Although there will be no new checks on cross-border trade because of the Brexit protocol to keep the seamless frontier open, the Garda plans to create roving checkpoints in the border region as the new arrangements take force over the new year.
“We are very conscious that any change that will come into place has the potential for organised crime groups to try and take advantage of that,” Liam Geraghty, a Garda superintendent, said in Dublin.
He added: “People living along the approximately 500-km border will see an increased Garda presence over the coming days. Members of [the force] will not be posted on the border, will not be manning permanent checkpoints or guarding infrastructure.”
Mr Geraghty said the Garda had no intelligence about specific threats and he did not say how any criminal groups might seek illicit profit from the new regime.

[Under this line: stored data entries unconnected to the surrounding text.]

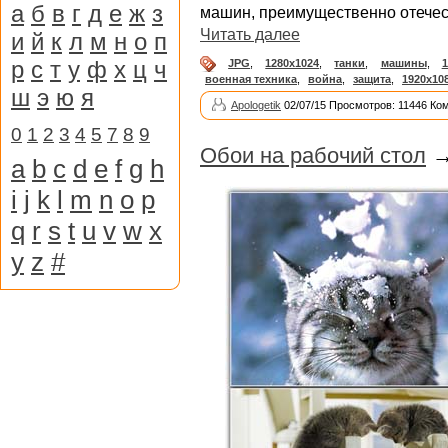
а
б
в
г
д
е
ж
з
машин, преимущественно отечес
Читать далее
и
й
к
л
м
н
о
п
р
с
т
у
ф
х
ц
ч
JPG
,
1280x1024
,
танки
,
машины
,
1
военная техника
,
война
,
защита
,
1920x10
ш
э
ю
я
Apologetik
02/07/15 Просмотров: 11446 Ко
0
1
2
3
4
5
7
8
9
Обои на рабочий стол
a
b
c
d
e
f
g
h
i
j
k
l
m
n
o
p
q
r
s
t
u
v
w
x
y
z
#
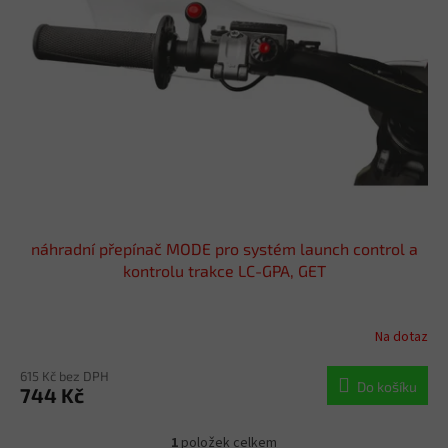
s
u
p
k
r
t
o
ů
d
u
k
t
ů
náhradní přepínač MODE pro systém launch control a
kontrolu trakce LC-GPA, GET
Na dotaz
615 Kč bez DPH
Do košíku
744 Kč
1
položek celkem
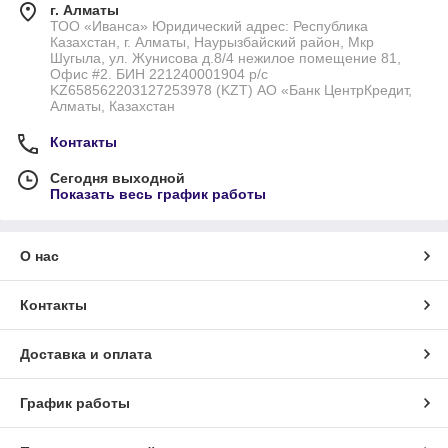
г. Алматы
ТОО «Иванса» Юридический адрес: Республика
Казахстан, г. Алматы, Наурызбайский район, Мкр
Шугыла, ул. Жунисова д.8/4 нежилое помещение 81,
Офис #2. БИН 221240001904 р/с
KZ658562203127253978 (KZT) АО «Банк ЦентрКредит,
Алматы, Казахстан
Контакты
Сегодня выходной
Показать весь график работы
О нас
Контакты
Доставка и оплата
График работы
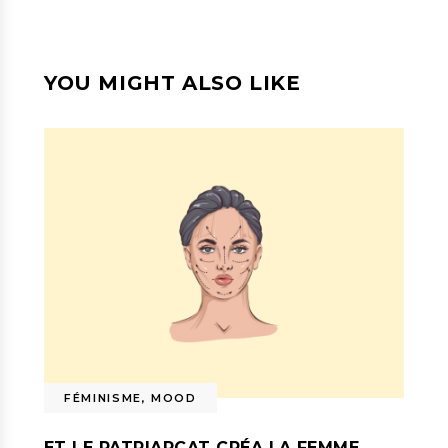
YOU MIGHT ALSO LIKE
FÉMINISME
,
MOOD
ET LE PATRIARCAT CRÉA LA FEMME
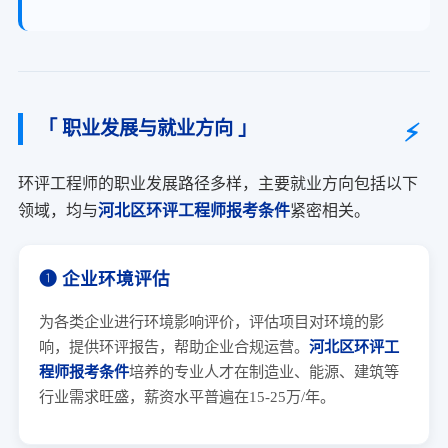
「 职业发展与就业方向 」
环评工程师的职业发展路径多样，主要就业方向包括以下
领域，均与
河北区环评工程师报考条件
紧密相关。
➊ 企业环境评估
为各类企业进行环境影响评价，评估项目对环境的影
响，提供环评报告，帮助企业合规运营。
河北区环评工
程师报考条件
培养的专业人才在制造业、能源、建筑等
行业需求旺盛，薪资水平普遍在15-25万/年。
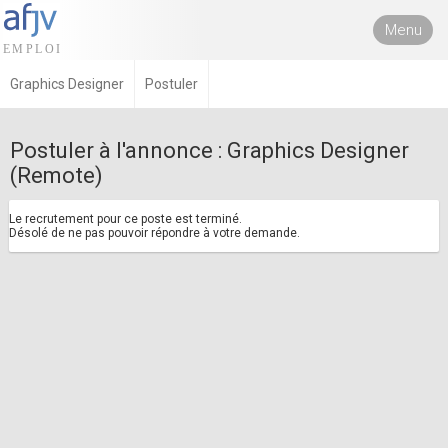
Menu
Graphics Designer
Postuler
Postuler à l'annonce : Graphics Designer
(Remote)
Le recrutement pour ce poste est terminé.
Désolé de ne pas pouvoir répondre à votre demande.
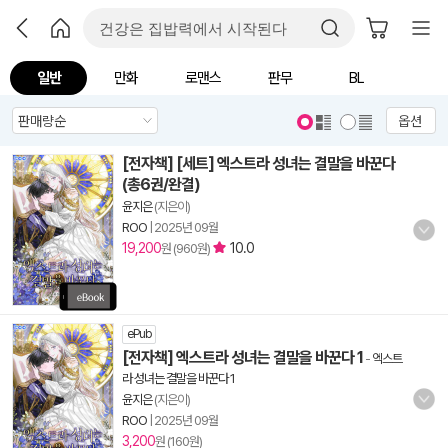
일반
만화
로맨스
판무
BL
옵션
[전자책] [세트] 엑스트라 성녀는 결말을 바꾼다
(총6권/완결)
윤지은
(지은이)
ROO
|
2025년 09월
19,200
10.0
원 (960원)
ePub
[전자책] 엑스트라 성녀는 결말을 바꾼다 1
-
엑스트
라 성녀는 결말을 바꾼다 1
윤지은
(지은이)
ROO
|
2025년 09월
3,200
원 (160원)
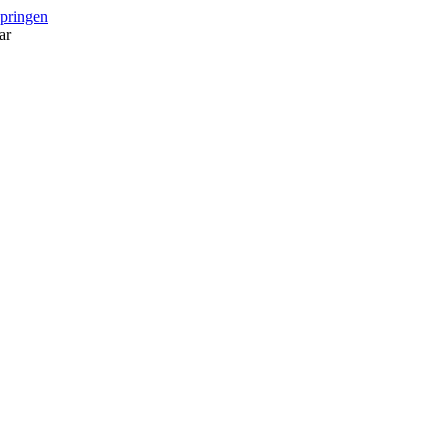
springen
ar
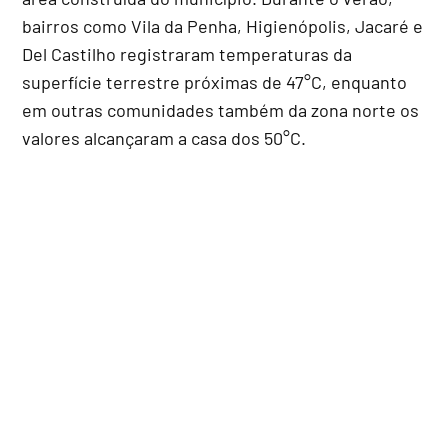
bairros como Vila da Penha, Higienópolis, Jacaré e
Del Castilho registraram temperaturas da
superfície terrestre próximas de 47°C, enquanto
em outras comunidades também da zona norte os
valores alcançaram a casa dos 50°C.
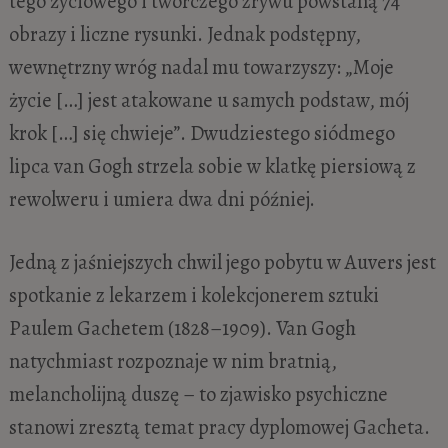
tego życiowego i twórczego zrywu powstaną 74
obrazy i liczne rysunki. Jednak podstępny,
wewnętrzny wróg nadal mu towarzyszy: „Moje
życie […] jest atakowane u samych podstaw, mój
krok […] się chwieje”. Dwudziestego siódmego
lipca van Gogh strzela sobie w klatkę piersiową z
rewolweru i umiera dwa dni później.
Jedną z jaśniejszych chwil jego pobytu w Auvers jest
spotkanie z lekarzem i kolekcjonerem sztuki
Paulem Gachetem (1828–1909). Van Gogh
natychmiast rozpoznaje w nim bratnią,
melancholijną duszę – to zjawisko psychiczne
stanowi zresztą temat pracy dyplomowej Gacheta.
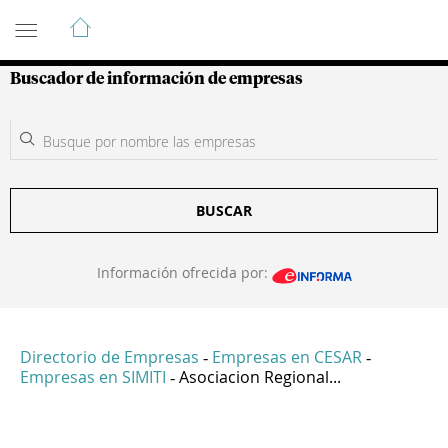
Guía de Empresas Colombianas
Buscador de información de empresas
BUSCAR
Información ofrecida por:
Directorio de Empresas
Empresas en CESAR
-
-
Empresas en SIMITI
Asociacion Regional...
-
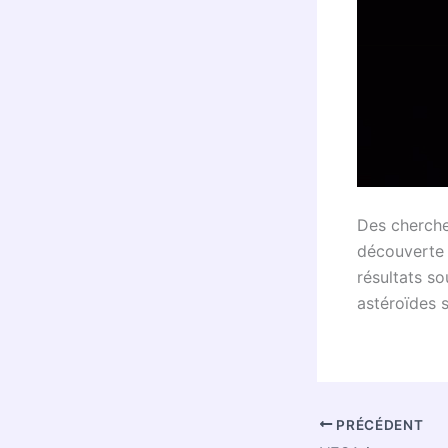
Des cherche
découverte d
résultats s
astéroïdes 
PRÉCÉDENT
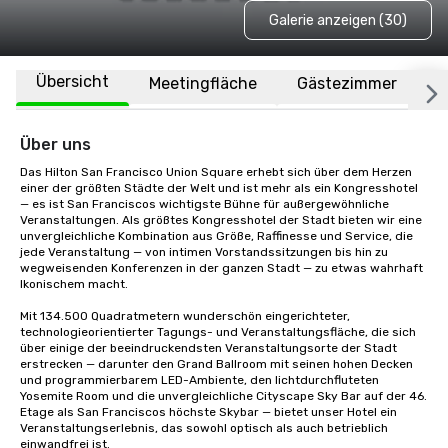
Galerie anzeigen (30)
Übersicht
Meetingfläche
Gästezimmer
O
Über uns
Das Hilton San Francisco Union Square erhebt sich über dem Herzen 
einer der größten Städte der Welt und ist mehr als ein Kongresshotel 
— es ist San Franciscos wichtigste Bühne für außergewöhnliche 
Veranstaltungen. Als größtes Kongresshotel der Stadt bieten wir eine 
unvergleichliche Kombination aus Größe, Raffinesse und Service, die 
jede Veranstaltung — von intimen Vorstandssitzungen bis hin zu 
wegweisenden Konferenzen in der ganzen Stadt — zu etwas wahrhaft 
Ikonischem macht.

Mit 134.500 Quadratmetern wunderschön eingerichteter, 
technologieorientierter Tagungs- und Veranstaltungsfläche, die sich 
über einige der beeindruckendsten Veranstaltungsorte der Stadt 
erstrecken — darunter den Grand Ballroom mit seinen hohen Decken 
und programmierbarem LED-Ambiente, den lichtdurchfluteten 
Yosemite Room und die unvergleichliche Cityscape Sky Bar auf der 46. 
Etage als San Franciscos höchste Skybar — bietet unser Hotel ein 
Veranstaltungserlebnis, das sowohl optisch als auch betrieblich 
einwandfrei ist.
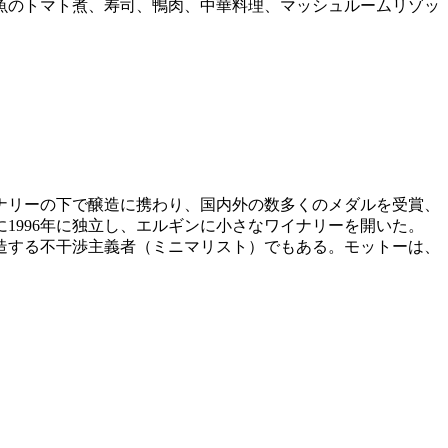
魚のトマト煮、寿司、鴨肉、中華料理、マッシュルームリゾッ
ナリーの下で醸造に携わり、国内外の数多くのメダルを受賞、
1996年に独立し、エルギンに小さなワイナリーを開いた。
造する不干渉主義者（ミニマリスト）でもある。モットーは、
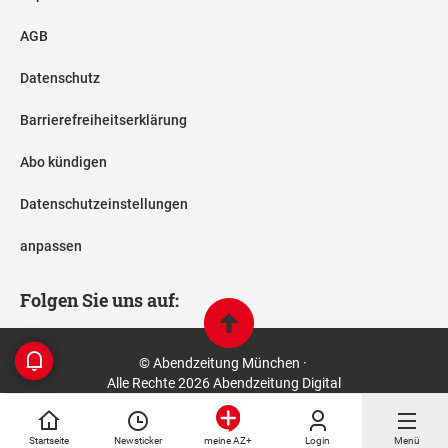
AGB
Datenschutz
Barrierefreiheitserklärung
Abo kündigen
Datenschutzeinstellungen
anpassen
Folgen Sie uns auf:
© Abendzeitung München ·
Alle Rechte 2026 Abendzeitung Digital
Startseite
Newsticker
Login
Menü
meine AZ+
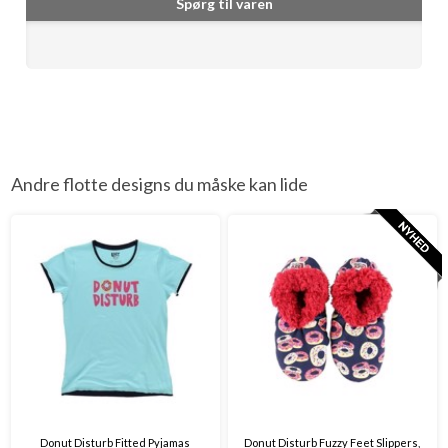
Spørg til varen
Andre flotte designs du måske kan lide
Donut Disturb Fitted Pyjamas
Donut Disturb Fuzzy Feet Slippers,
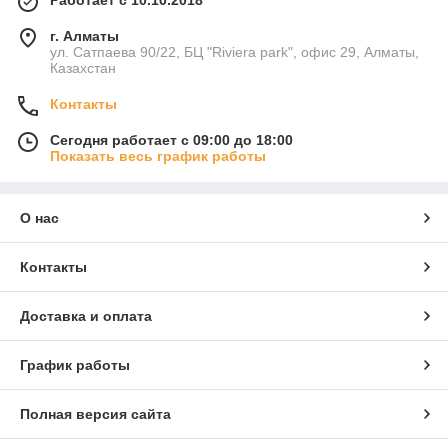
г. Алматы
ул. Сатпаева 90/22, БЦ "Riviera park", офис 29, Алматы,
Казахстан
Контакты
Сегодня работает с 09:00 до 18:00
Показать весь график работы
О нас
Контакты
Доставка и оплата
График работы
Полная версия сайта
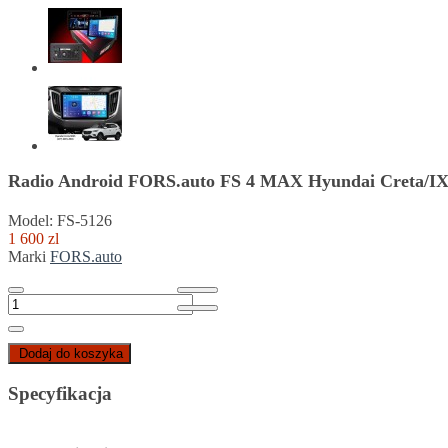
Radio Android FORS.auto FS 4 MAX Hyundai Creta/IX2
Model: FS-5126
1 600 zl
Marki
FORS.auto
Dodaj do koszyka
Specyfikacja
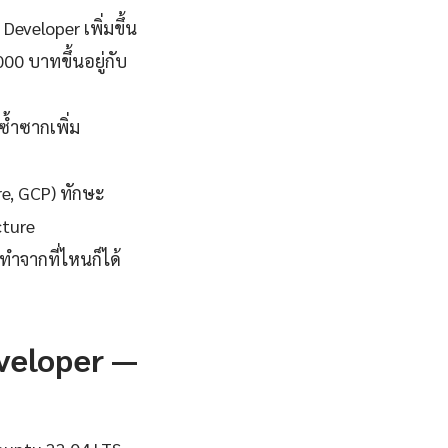
Developer เพิ่มขึ้น
00 บาทขึ้นอยู่กับ
ซ้ำซากเพิ่ม
re, GCP) ทักษะ
cture
ทำจากที่ไหนก็ได้
eveloper —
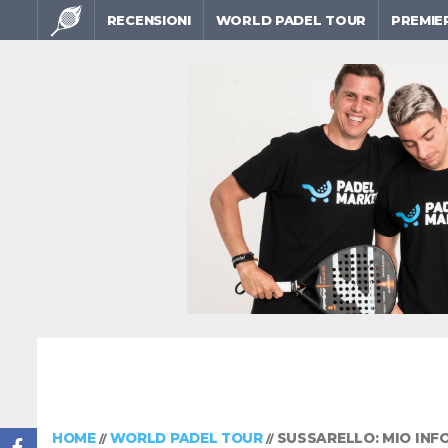
RECENSIONI
WORLD PADEL TOUR
PREMIE
HOME
WORLD PADEL TOUR
SUSSARELLO: MIO INFO
//
//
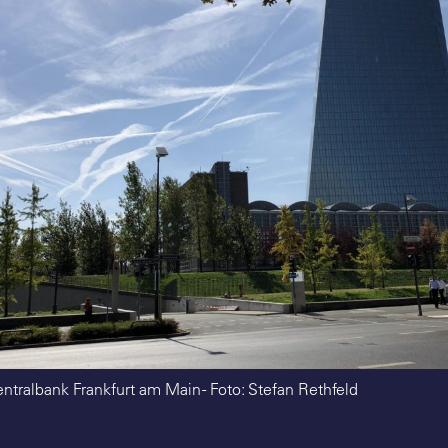
ntralbank Frankfurt am Main - Foto: Stefan Rethfeld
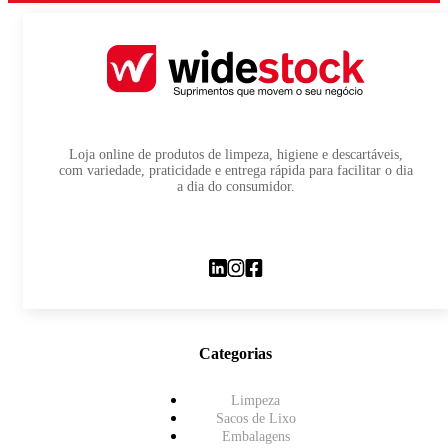
Loja online de produtos de limpeza, higiene e descartáveis,
com variedade, praticidade e entrega rápida para facilitar o dia
a dia do consumidor.
Categorias
Limpeza
Sacos de Lixo
Embalagens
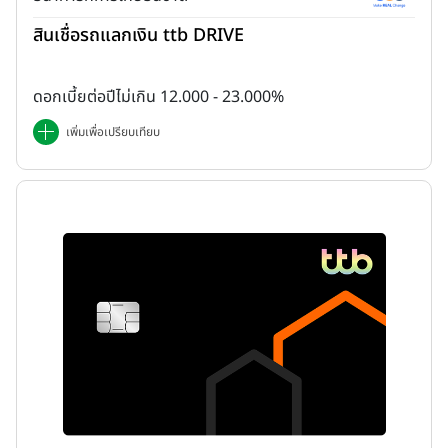
สินเชื่อรถแลกเงิน ttb DRIVE
ดอกเบี้ยต่อปีไม่เกิน 12.000 - 23.000%
เพิ่มเพื่อเปรียบเทียบ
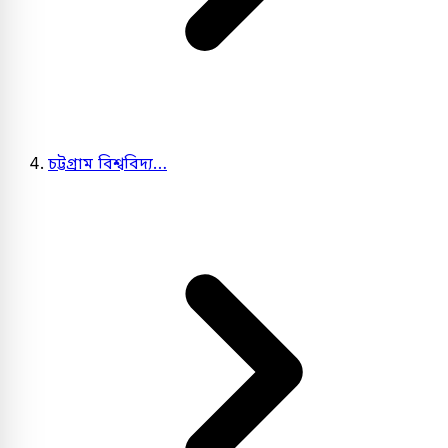
চট্টগ্রাম বিশ্ববিদ্য…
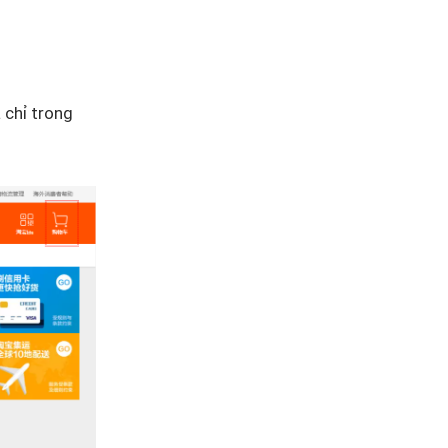
 chỉ trong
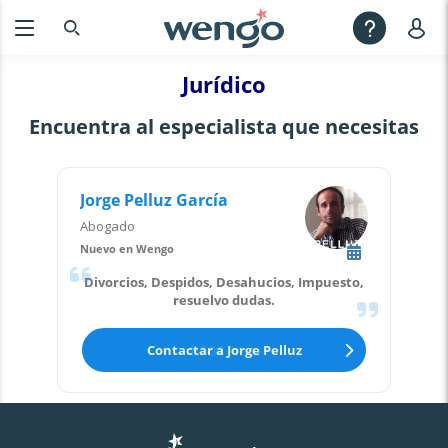
Jurídico
Encuentra al especialista que necesitas
Jorge Pelluz García
Abogado
Nuevo en Wengo
Divorcios, Despidos, Desahucios, Impuesto,
resuelvo dudas.
1
.
50
€
/min
Contactar a Jorge Pelluz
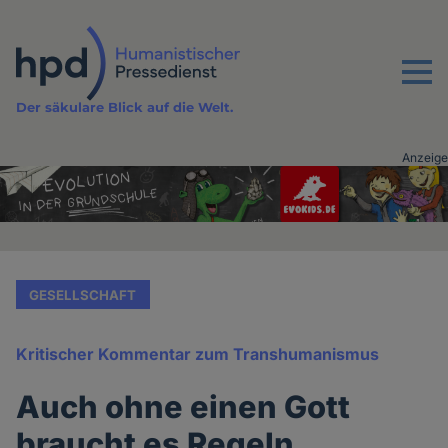
Direkt
zum
Inhalt
Menu
Der säkulare Blick auf die Welt.
Anzeige
Advertising
vor
Inhalt
GESELLSCHAFT
Kritischer Kommentar zum Transhumanismus
Auch ohne einen Gott
braucht es Regeln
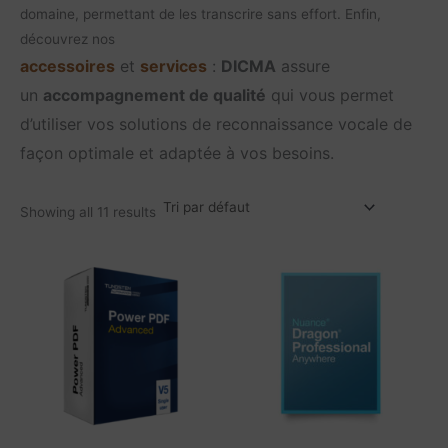
domaine, permettant de les transcrire sans effort. Enfin,
découvrez nos
accessoires
et
services
:
DICMA
assure
un
accompagnement de qualité
qui vous permet
d’utiliser vos solutions de reconnaissance vocale de
façon optimale et adaptée à vos besoins.
Showing all 11 results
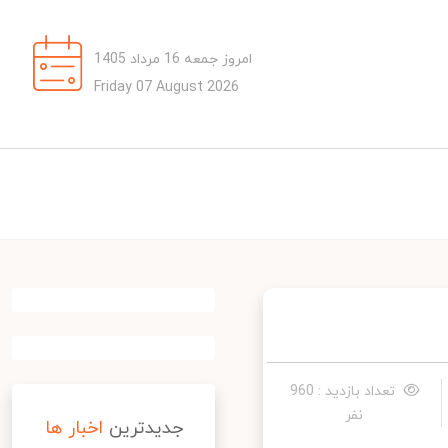
امروز جمعه 16 مرداد 1405
Friday 07 August 2026
تعداد بازدید : 960
نفر
جدیدترین
اخبار ها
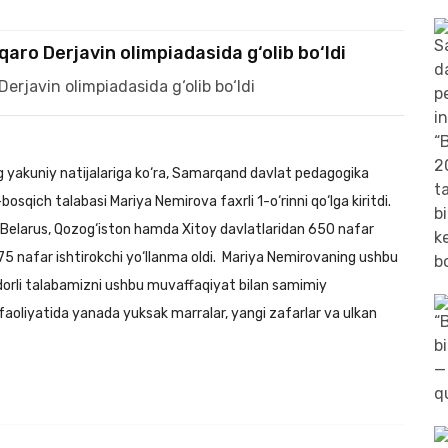
ro Derjavin olimpiadasida g‘olib bo‘ldi
ing yakuniy natijalariga ko‘ra, Samarqand davlat pedagogika
 2-bosqich talabasi Mariya Nemirova faxrli 1-o‘rinni qo‘lga kiritdi.
n, Belarus, Qozog‘iston hamda Xitoy davlatlaridan 650 nafar
 75 nafar ishtirokchi yo‘llanma oldi. Mariya Nemirovaning ushbu
tidorli talabamizni ushbu muvaffaqiyat bilan samimiy
aoliyatida yanada yuksak marralar, yangi zafarlar va ulkan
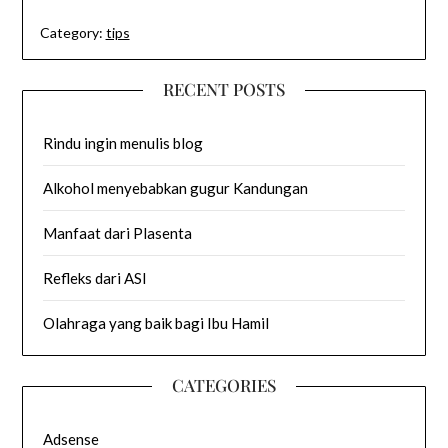
Category:
tips
RECENT POSTS
Rindu ingin menulis blog
Alkohol menyebabkan gugur Kandungan
Manfaat dari Plasenta
Refleks dari ASI
Olahraga yang baik bagi Ibu Hamil
CATEGORIES
Adsense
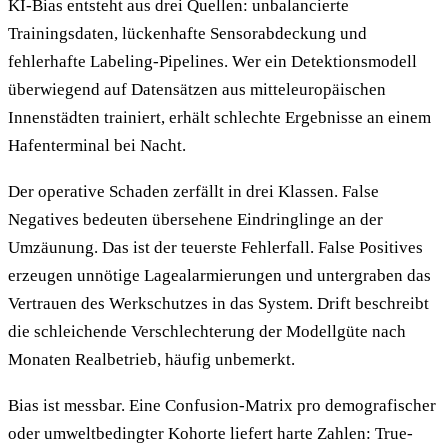
KI-Bias entsteht aus drei Quellen: unbalancierte
Trainingsdaten, lückenhafte Sensorabdeckung und
fehlerhafte Labeling-Pipelines. Wer ein Detektionsmodell
überwiegend auf Datensätzen aus mitteleuropäischen
Innenstädten trainiert, erhält schlechte Ergebnisse an einem
Hafenterminal bei Nacht.
Der operative Schaden zerfällt in drei Klassen. False
Negatives bedeuten übersehene Eindringlinge an der
Umzäunung. Das ist der teuerste Fehlerfall. False Positives
erzeugen unnötige Lagealarmierungen und untergraben das
Vertrauen des Werkschutzes in das System. Drift beschreibt
die schleichende Verschlechterung der Modellgüte nach
Monaten Realbetrieb, häufig unbemerkt.
Bias ist messbar. Eine Confusion-Matrix pro demografischer
oder umweltbedingter Kohorte liefert harte Zahlen: True-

Northern Ireland will continue to apply EU internal market and customs rules so frictionless trade can continue with the Irish Republic, necessitating new Irish Sea checks on trade between Northern Ireland and Great Britain.
The reintroduction of checks between the republic and Britain, which were scrapped with the EU single market in 1993, has led Dublin to recruit 1,500 new officials while building new IT systems and infrastructure at ports and airports.
Officials have developed special traffic plans to manage congestion around Dublin Port, which is near the city centre. The port has said new checks will be required on some 900,000 UK cargo shipments each year as a result of Brexit, up from 200,000 annual checks on current non-EU trade.
Gerry Harrahill, director-general for customs in the Revenue tax authority, said 95 per cent of Irish companies importing from the UK and 96 per cent of exporters had registered for customs.
But many had left it until the last minute amid uncertainty in the Brexit trade talks, with more than 3,500 companies only taking out customs registrations in December.
“Change is happening. Things cannot and will not stay the same. Businesses need to understand the new reality and be able to engage with that reality,” he said.
“If your goods are stopped for customs, agri or food safety checks, you should expect that this will take time. You can’t simply drive off a ferry that arrives from the UK and leave the port in the way that you can today. That is an unavoidable new feature of trade with Great Britain.”